England, United Kingdom
- Full name: Whitchurch Rugby Club
- Union: North Midlands RFU
- Founded: 1936; 90 years ago
- Location: Whitchurch, Shropshire, England
- Ground: Edgeley Park
- Chairman: David Windsor
- President: Richard Charmley
- League: Regional 2 West Midlands
- 2024–25: 12th (relegated to Counties 1 Midlands West (North))
| Team kit |

Official website
- www.whitchurchrfc.co.uk

= Whitchurch RFC =

English rugby union club, based in Shropshire

Whitchurch Rugby Club is an amateur rugby union club in Whitchurch, Shropshire. The club was formed in 1936 and currently competes in Counties 1 Midlands West (North) following their relegation from Regional 2 West Midlands, at the end of the 2024–25 season. Until the early 1970s, the club relied mainly on the facilities of the local Grammar School until the move to Edgeley Park where they now reside.

==History==
In 1959 a pre-fabricated club house was opened in the town and then in 1970 a pitch was acquired on Edgeley Park followed in 1974 by a new clubhouse and changing rooms on the same site. Mini, junior, colts ladies and more senior teams followed. A major fire in 1986 did not prevent the club celebrating its golden jubilee that year and its diamond ten years later

By the 1980s Whitchurch established themselves as the leading Shropshire rugby union club; winning 9 from 11 county cups, becoming the first Shropshire club to secure the North Midlands Cup in 1997, again in 1999, and finalists in May, 2005. The senior team was placed in the North Midlands 1 division of the Courage League in 1987 and they progressed to Midlands 1 status in 1994. After the team won all 16 of their games in the 1997–98 season, Whitchurch were promoted to National Division Three North in 1998–99, which was maintained until 2002–03 when they dropped to Midlands 1, and in 2005–06 North 1. The club currently competes in the Counties 1 Midlands West (North).
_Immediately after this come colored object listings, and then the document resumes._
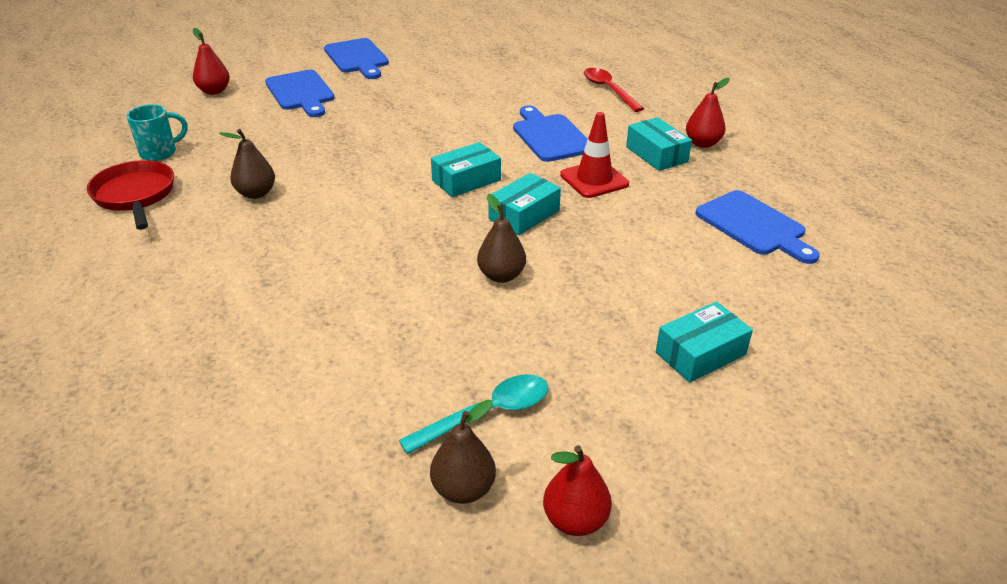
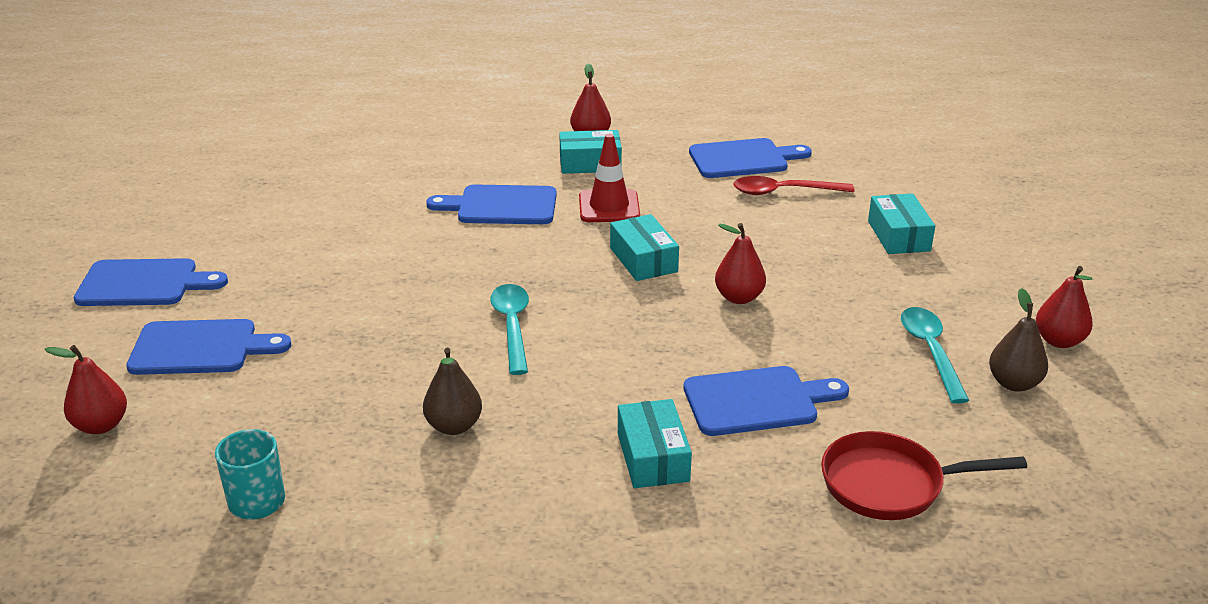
camera: 65 degrees left, 5 degrees down
(135, 196) = (369, 534): red pan -> red pan (889, 484)
(347, 318) = (757, 401): none -> blue cutting board
(388, 183) = (512, 326): none -> turquoise spoon
(466, 180) = (549, 276): turquoise box -> turquoise box (653, 457)
(501, 276) = (739, 297): brown pear -> red pear
(608, 90) = (433, 148): red spoon -> red spoon (783, 192)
Investment in clubhouse facilities in 1975 and again in 2004, with the opening of a new stand, ensured that the club maintained their position as one of the leading sporting clubs in the area. Every week four full size pitches accommodate four senior men's sides, one ladies XV, under-19's, under-17's plus the mini and junior teams.
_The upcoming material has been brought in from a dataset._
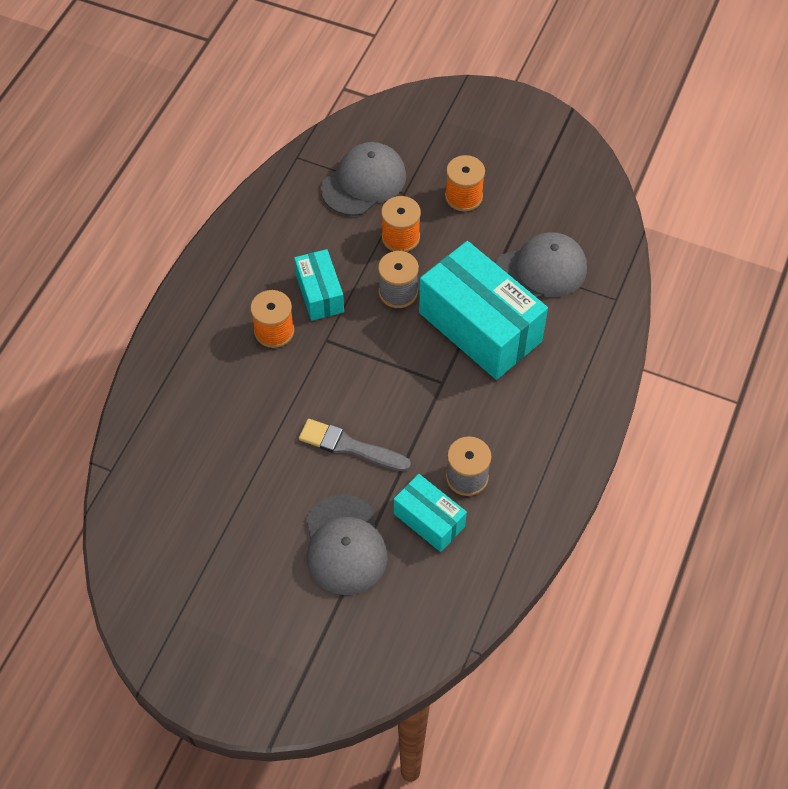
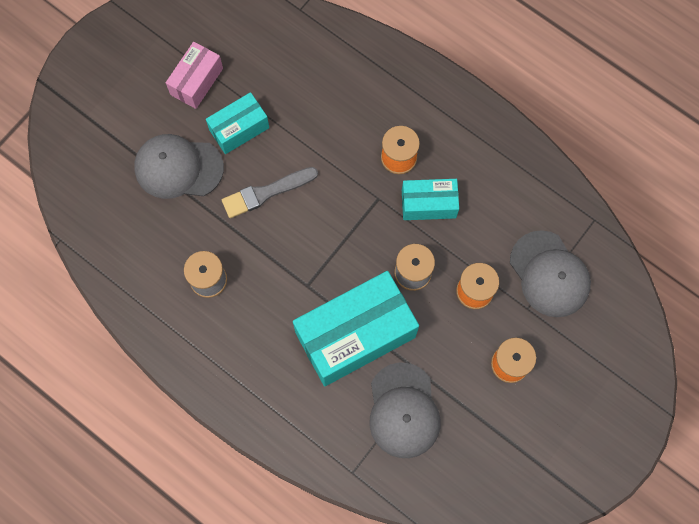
camera: 105 degrees right, 15 degrees up
(230, 556) = (196, 81): none -> pink box
(350, 446) = (266, 193): grey brush -> grey brush turned 150 degrees counterclockwise
(429, 520) = (179, 238): turquoise box -> turquoise box (239, 129)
Whitchurch RUFC has a dedicated youth structure and has produced some top rugby players over the years. Former Northampton Saints number eight, Mark Hopley began his playing career in the mini and junior teams at Whitchurch.

==Honours==
- North Midlands 1 champions: 1990–91
- Midlands 2 champions: 1993–94
- North Midlands Cup winners (2): 1996–97, 1998–99
- Midlands 1 champions: 1997–98
- North Midlands Cup Plate winners: 2015–16
- Midlands 2 West (North) champions: 2017–18

==Statistics==
Whitchurch RFC have played 699 matches since RFU leagues started in 1987.

Playing Stats
| Games | Total |
|---|---|
| Won | 348 |
| Drawn | 17 |
| Lost | 335 |

Information correct as of February 2023.